Actually you're right scratch this . Okay maybe just the image, I can still use the concept I think, but it's very rough as is. It's going to be a balancing act to appeal to my players and still keep it from getting too far into weeb territory.

Well, I may be misinterpreting if, but it sounds like it’s going to get darker and more serious the longer it goes on.

Which if were the case, I’d go full weeb so that it’s contrasted much more, and comes way out of left field.

You know, something like duck-season. Absurdly cheesy and cheery premise, people assume they know what they’re in for, get a few hints something creepy is going on, and then you rip open the curtains.
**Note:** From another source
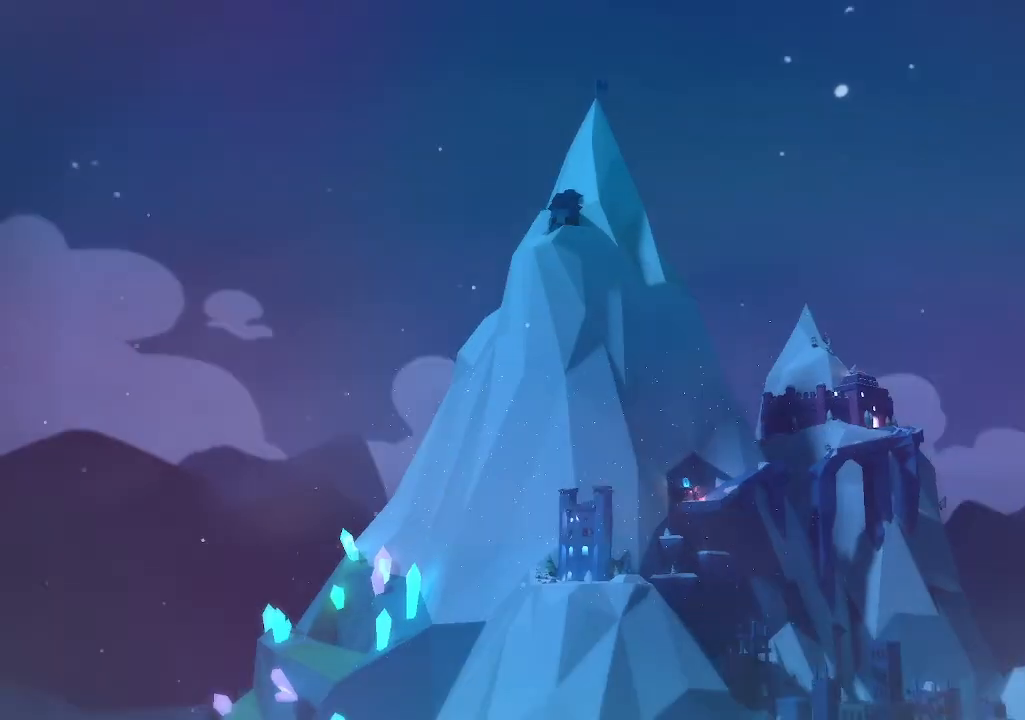
{"keys": [], "events": []}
That could work too I suppose. As far as the level of anime-qualities I'd probably set the standard at the level of Fire Emblem games, with the high end of the scale being the more anime moments of Awakening, and the setting on average being at the level of Path of Radiance/Radiant Dawn: present in various amounts, but super weebshit being edge cases, like 4 or less of the entire cast, and the rest still having various quirks of the medium but are kind of just there as though they would have had those traits regardless of how anime of a game it was.

Depends on your skill, but i’d Have a super dorky super weeb helper NPC ala Solaire that helps the party initially but slowly succumbs to whatever is wrong with the dungeon.

Mega-dungeons have been a thing in OSR since forever

I actually may have a concept for that.

How's this. All new adventurer parties that arrive in town have to register with the Adventurer's Guild. When they do, they're assigned a guild sanctioned "veteran" to supervise them for a provisional period of time, for their "safety". In reality these veterans are the eyes and ears of the Guild, keeping tabs on adventurers and townspeople alike. Shortly after the PCs discover the truth, he'll "leave town" with a convenient excuse or just saying this shit is too heavy for him to handle in order to report back to his superiors. He'll end up disappearing after this, only to show up again in the final act as the centerpiece of the final encounter, but this time deadly serious.

Instead of a simple dungeon, why not have it be the entrance to an entire underground ecosystem and kingdom instead?

Ooh, Solaire being a traitor. Smart. Plus you get to make it very personalized based on the parties previous encounters.